Elsa considered this. “How many?” she said.

“Nine,” Anna said. “Seven men, two women. Those are the successes, but if you want, I could tell you about some of the spectacular failures, too. Yeesh! The other successful woman was Lucy. She was amazing. I couldn’t keep up with her. She had no sheep in her at all. When she wanted it, she wanted it. When I told her about the lesbian sheep thing, she would sometimes ‘Baa’ at me when she was, um, feeling randy.” Anna giggled. “A lot of the time, I think she just wanted to see how far she could push me. She was good at it.”

“Push you? Like…”

“My father says that if you can still blush then your immortal soul is in no particular danger. Tonight proves I’m still safe. Elsa, I didn’t expect to come to Corona to describe the history of my sex life with a Queen.”

Elsa’s eyes shown bright with a kind of defiance. “Fine. You deserve the truth, Anna. I’m asking because I want to be a part of that history.”

Anna’s eyes widened. Her stomach trembled so much she felt on the verge of barfing butterflies. “Whoa, Elsa. I thought that’s where we might be going, but I didn’t expect you to say so, at least not so directly! You don’t even pause when you’ve made a decision, do you?”

“I can’t, Anna. I’m Queen. I have to decide, and follow through, and see what happens. I can always decide something else later.”

Although she had been expecting it, Elsa’s bluntness gave Anna pause. “O…kay. My turn, then. ‘How many?’“

Elsa’s hand shook as she carried the wineglass to her lips. Her eyes were still defiant, but they softened as she said, “You’d be the first, Anna.”

Anna had half-expected that to be the answer, but confirmation meant a lot more than conjecture. “Oh. You mean, like the first woman? Or the first… ever?”

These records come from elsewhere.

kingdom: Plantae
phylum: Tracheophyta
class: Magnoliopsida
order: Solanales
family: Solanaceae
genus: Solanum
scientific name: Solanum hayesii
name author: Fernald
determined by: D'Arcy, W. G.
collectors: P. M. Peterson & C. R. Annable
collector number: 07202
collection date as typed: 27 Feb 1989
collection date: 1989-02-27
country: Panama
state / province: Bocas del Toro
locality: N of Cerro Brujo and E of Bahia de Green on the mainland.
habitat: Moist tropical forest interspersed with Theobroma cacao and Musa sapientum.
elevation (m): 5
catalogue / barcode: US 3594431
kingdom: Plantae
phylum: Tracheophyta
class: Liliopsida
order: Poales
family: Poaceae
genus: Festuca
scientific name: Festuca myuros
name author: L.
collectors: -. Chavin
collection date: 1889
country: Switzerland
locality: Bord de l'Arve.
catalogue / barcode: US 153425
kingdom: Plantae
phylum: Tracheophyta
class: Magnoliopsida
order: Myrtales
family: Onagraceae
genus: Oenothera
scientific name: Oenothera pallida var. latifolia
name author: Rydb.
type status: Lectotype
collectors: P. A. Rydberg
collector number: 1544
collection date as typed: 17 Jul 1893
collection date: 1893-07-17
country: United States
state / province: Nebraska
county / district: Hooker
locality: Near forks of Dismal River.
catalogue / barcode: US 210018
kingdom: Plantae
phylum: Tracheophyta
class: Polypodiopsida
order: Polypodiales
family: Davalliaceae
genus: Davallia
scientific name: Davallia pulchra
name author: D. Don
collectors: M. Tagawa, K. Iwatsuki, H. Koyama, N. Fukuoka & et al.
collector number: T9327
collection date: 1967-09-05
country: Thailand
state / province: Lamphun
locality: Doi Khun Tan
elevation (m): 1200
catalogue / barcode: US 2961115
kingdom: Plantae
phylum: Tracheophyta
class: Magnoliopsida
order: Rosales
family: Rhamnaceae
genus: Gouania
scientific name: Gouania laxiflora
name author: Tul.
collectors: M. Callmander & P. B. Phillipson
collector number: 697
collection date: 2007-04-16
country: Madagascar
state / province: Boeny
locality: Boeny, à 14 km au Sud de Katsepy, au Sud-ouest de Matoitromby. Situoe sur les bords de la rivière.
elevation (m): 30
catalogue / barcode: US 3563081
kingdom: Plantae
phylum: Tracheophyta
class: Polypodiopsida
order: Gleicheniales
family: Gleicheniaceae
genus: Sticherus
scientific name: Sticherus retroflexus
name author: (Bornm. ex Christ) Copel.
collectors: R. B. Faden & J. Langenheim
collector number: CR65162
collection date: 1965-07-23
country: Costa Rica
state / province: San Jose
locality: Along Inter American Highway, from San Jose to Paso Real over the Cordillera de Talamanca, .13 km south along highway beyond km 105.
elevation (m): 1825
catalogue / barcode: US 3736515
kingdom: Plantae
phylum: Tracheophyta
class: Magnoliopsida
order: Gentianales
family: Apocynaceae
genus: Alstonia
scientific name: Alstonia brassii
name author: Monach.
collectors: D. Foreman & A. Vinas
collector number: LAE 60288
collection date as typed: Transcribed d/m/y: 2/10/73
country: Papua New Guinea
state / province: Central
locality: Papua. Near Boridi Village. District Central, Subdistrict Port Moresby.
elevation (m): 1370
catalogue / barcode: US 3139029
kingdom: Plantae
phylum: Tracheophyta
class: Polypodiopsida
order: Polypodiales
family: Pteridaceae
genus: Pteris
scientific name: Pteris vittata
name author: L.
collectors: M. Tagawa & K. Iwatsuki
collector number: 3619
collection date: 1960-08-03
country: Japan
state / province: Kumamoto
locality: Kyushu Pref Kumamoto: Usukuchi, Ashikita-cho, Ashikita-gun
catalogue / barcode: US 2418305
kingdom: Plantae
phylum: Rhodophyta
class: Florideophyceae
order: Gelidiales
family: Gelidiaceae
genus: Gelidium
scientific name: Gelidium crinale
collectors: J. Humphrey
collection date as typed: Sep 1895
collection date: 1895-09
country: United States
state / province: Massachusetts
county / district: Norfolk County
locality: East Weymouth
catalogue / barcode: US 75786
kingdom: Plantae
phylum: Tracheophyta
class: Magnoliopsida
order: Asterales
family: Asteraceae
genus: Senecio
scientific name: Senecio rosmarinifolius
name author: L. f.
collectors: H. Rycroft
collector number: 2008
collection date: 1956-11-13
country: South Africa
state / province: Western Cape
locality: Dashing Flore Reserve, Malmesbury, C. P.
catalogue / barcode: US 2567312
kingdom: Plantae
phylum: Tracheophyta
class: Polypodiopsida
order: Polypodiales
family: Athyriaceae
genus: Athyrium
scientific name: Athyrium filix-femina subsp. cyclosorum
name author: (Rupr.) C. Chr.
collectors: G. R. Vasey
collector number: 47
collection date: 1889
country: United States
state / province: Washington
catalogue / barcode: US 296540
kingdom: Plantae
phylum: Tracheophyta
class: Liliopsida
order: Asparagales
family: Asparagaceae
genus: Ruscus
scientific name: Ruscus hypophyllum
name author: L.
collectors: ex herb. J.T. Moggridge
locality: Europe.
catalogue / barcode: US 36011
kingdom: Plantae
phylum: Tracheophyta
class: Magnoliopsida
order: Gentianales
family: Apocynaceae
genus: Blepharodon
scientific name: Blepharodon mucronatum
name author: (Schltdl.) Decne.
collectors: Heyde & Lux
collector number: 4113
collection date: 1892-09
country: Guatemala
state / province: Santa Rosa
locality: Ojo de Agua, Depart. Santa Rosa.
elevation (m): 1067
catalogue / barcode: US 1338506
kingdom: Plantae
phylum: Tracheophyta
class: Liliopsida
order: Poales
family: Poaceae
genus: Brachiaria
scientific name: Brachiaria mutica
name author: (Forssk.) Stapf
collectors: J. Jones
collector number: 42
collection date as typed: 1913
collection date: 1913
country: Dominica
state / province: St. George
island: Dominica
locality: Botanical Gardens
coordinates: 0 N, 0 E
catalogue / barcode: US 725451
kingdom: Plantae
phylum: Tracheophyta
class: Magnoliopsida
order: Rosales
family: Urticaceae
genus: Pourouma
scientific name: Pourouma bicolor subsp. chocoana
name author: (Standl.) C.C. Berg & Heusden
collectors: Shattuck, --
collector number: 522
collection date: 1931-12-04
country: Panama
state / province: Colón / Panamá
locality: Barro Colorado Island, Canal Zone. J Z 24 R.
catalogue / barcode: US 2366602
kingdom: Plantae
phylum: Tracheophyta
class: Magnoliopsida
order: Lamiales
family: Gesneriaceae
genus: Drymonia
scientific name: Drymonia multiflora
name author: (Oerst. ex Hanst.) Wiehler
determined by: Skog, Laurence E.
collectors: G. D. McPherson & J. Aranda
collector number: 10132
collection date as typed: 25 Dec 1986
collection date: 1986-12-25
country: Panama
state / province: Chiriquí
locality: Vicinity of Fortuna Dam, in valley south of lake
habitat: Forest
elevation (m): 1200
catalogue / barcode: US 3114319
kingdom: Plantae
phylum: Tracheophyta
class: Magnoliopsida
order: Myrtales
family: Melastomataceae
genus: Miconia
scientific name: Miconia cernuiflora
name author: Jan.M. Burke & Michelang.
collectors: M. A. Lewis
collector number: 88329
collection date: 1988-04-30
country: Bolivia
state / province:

Elsa’s face blazed with embarrassment. She said slowly, “The first ever.”

Anna gasped softly. She hoped her loss of words didn’t register as anything other than wonder. “Oh. Geez. I can’t make any promises, Elsa. I mean, I can make some promises, like I’ll definitely hear you if you say ‘stop’, and…”

“Anna,” Elsa said, but she had a tiny smile as she said it, “I recognize that as the start of a ramble.”

Anna nodded, hurriedly. “That’s just it. I’m supposed to ask you what you want, and you’re supposed to ask me, and we’re supposed to go over column A and column B and hint about all the weird stuff in C, not that I have anything I think is particularly weird, you understand, but you probably don’t have any lists at all in your head for any column, so how are we supposed to, um, ask?” She hesitated. “Never mind. Are you done with dessert?”

“Yes?”

“Then… ” Anna made a decision. She stood up, picked up her chair and carried it around the table, placing it down next to Elsa’s. She sat in it and held out her hands invitingly. Elsa took them. Anna looked into the other woman’s pale blue eyes, saw the confusion, the worry, and the longing within them, and wondered how much of that was mirrored in her own. “May I kiss you?”

Elsa’s eyes flickered toward the door, outside of which Calhoun, and probably Olaf, waited to learn of their fate. “Yes.”

Anna leaned forward and kissed Elsa gently. The other woman smelled of clean soaps and fine hair oils, her breath in her nostrils loud with worry, her lips warm and soft. There would be no turning back. She pulled away, looked up at Elsa’s face. “More?”

“Yes. In there?” Elsa said, pointing to the bedroom.

“Are you sure about this?” Elsa nodded, her eyes never leaving Anna’s. “Then, will you come with me?” Anna stood up, not wanting to let go of Elsa’s right hand.

“I will,” said Elsa, rising.

At that moment Anna would rather have walked backwards than ever let go, but Elsa saved her by transferring her grip to other hand so they could walk side-by-side. Only they didn’t walk. Anna and Elsa both nearly ran to the bedroom, the doors closing behind them with a heavy thud.